Figure 2 illustrates an overview of how CLARA is deployed at scale in production at Facebook.
One of the key applications where we use CLARA in Facebook is the efficient allocation of labeling resources based on confidence scores. We achieve this by obtaining additional reviews only when the decision confidence given by CLARA is not sufficiently high. This results in a cost/accuracy trade-off, where higher levels of decision confidence result in additional reviews. An example trade-off curve, which uses simulated “ground truth” and labeling mistakes, is shown in Figure 3. The figure depicts the change in accuracy (left) and mean absolute error (right) as a function of the percent of labels. Compared to a random sampling baseline, the figure shows that CLARA provides a better trade-off curve, enabling an efficient usage of labeling resources. In a production deployment, we found that CLARA can save up to 20 percent of total reviews compared to majority vote. You can find more details and results in our paper.

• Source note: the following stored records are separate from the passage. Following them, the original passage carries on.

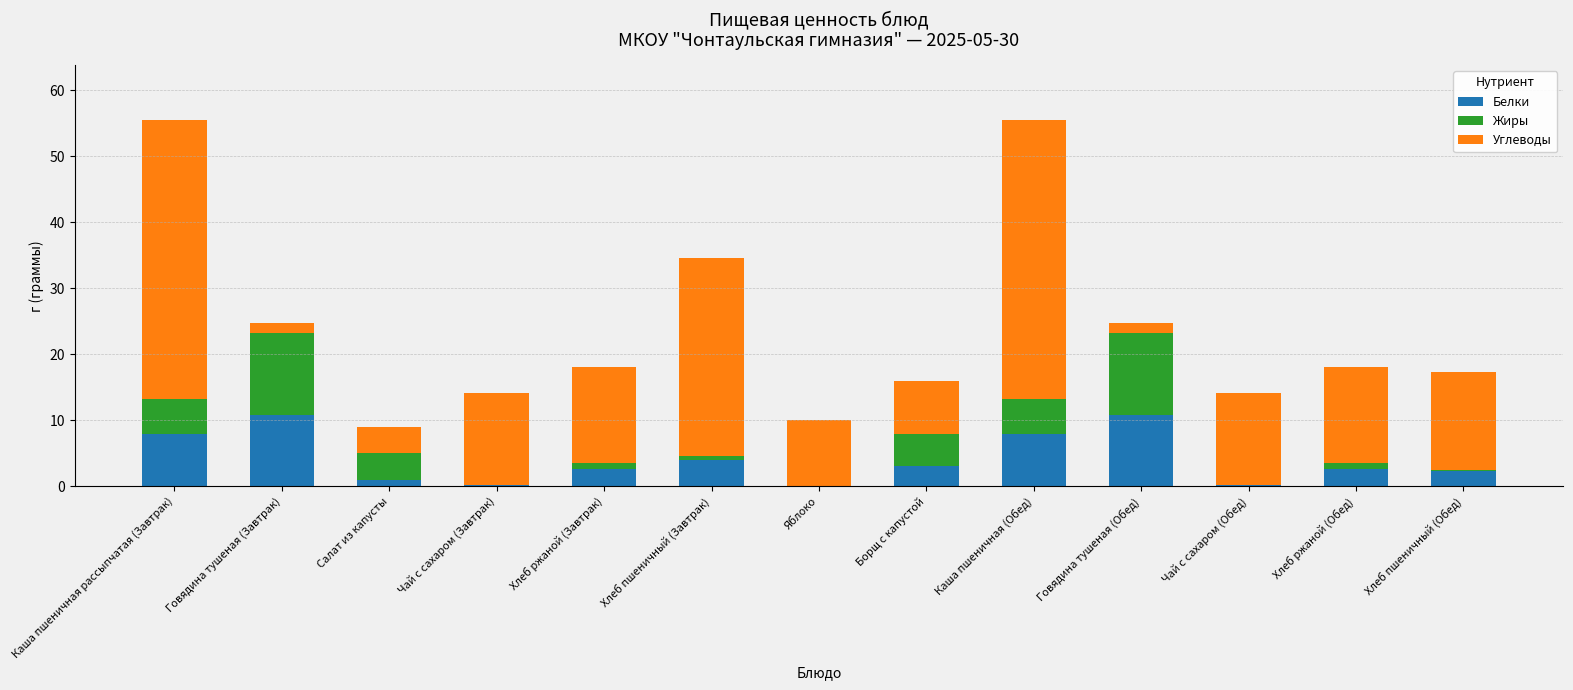

Is it true that Белки equals 0.2 at Чай с сахаром (Обед)?

True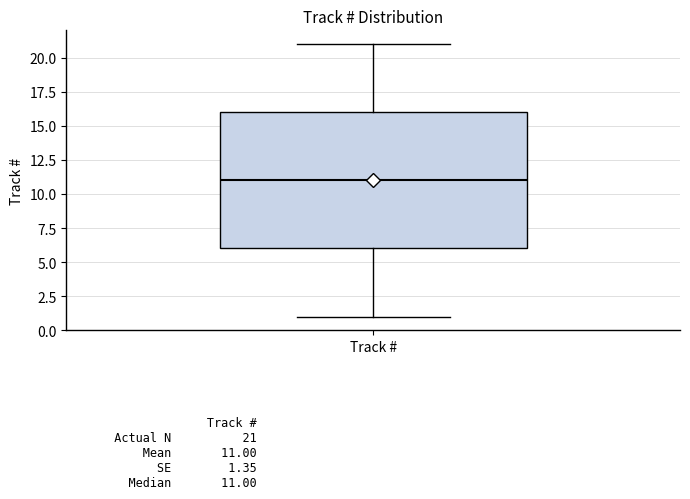

Read this box plot against the y-axis: the position of the median line, the range covered by the box, and the ends of both whiskers. The values are not printed on the chart, so give them approximately, as read against the axis.

median 11, box 6 to 16, whiskers 1 to 21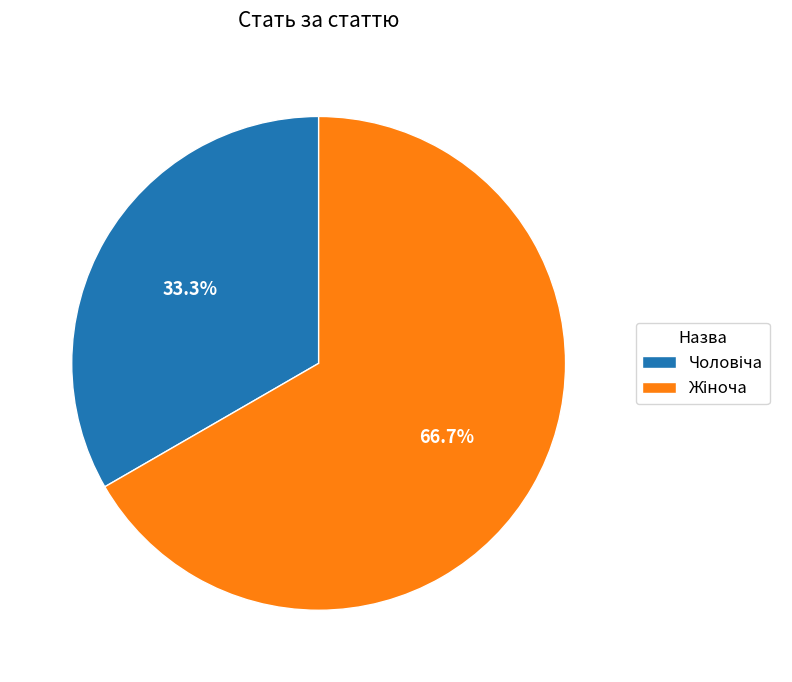

Does any single category account for the majority?

Yes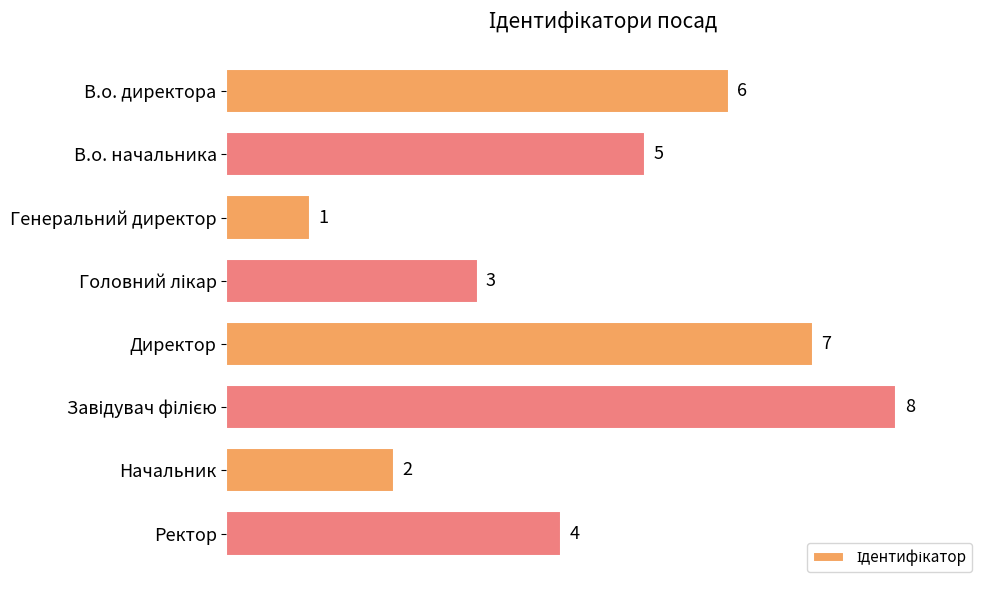

What is the value of the 3rd bar from the top?

1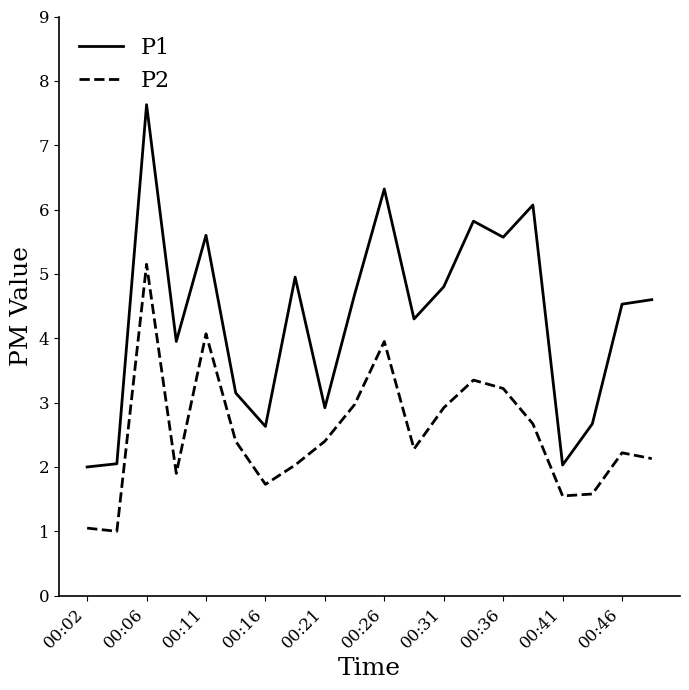

What is the greatest value displayed?

7.6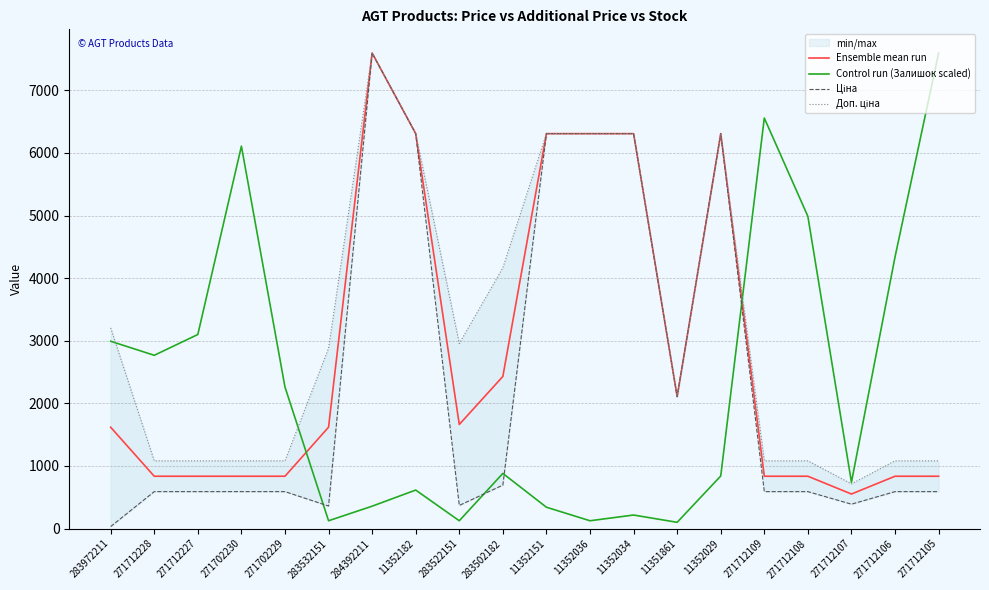

What is the label of the 1st point from the left?

283972211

How we are extending this work
The current implementation of CLARA leverages machine learning scores by treating them as nonbinary “artificial reviewers.” However, we observe that human mistakes are often correlated with the difficulty of the task, which can be reflected in the machine learning score. We are developing a continuous “confusion function” and prevalence function, which takes into account the difficulty of the task as captured by the machine learning score.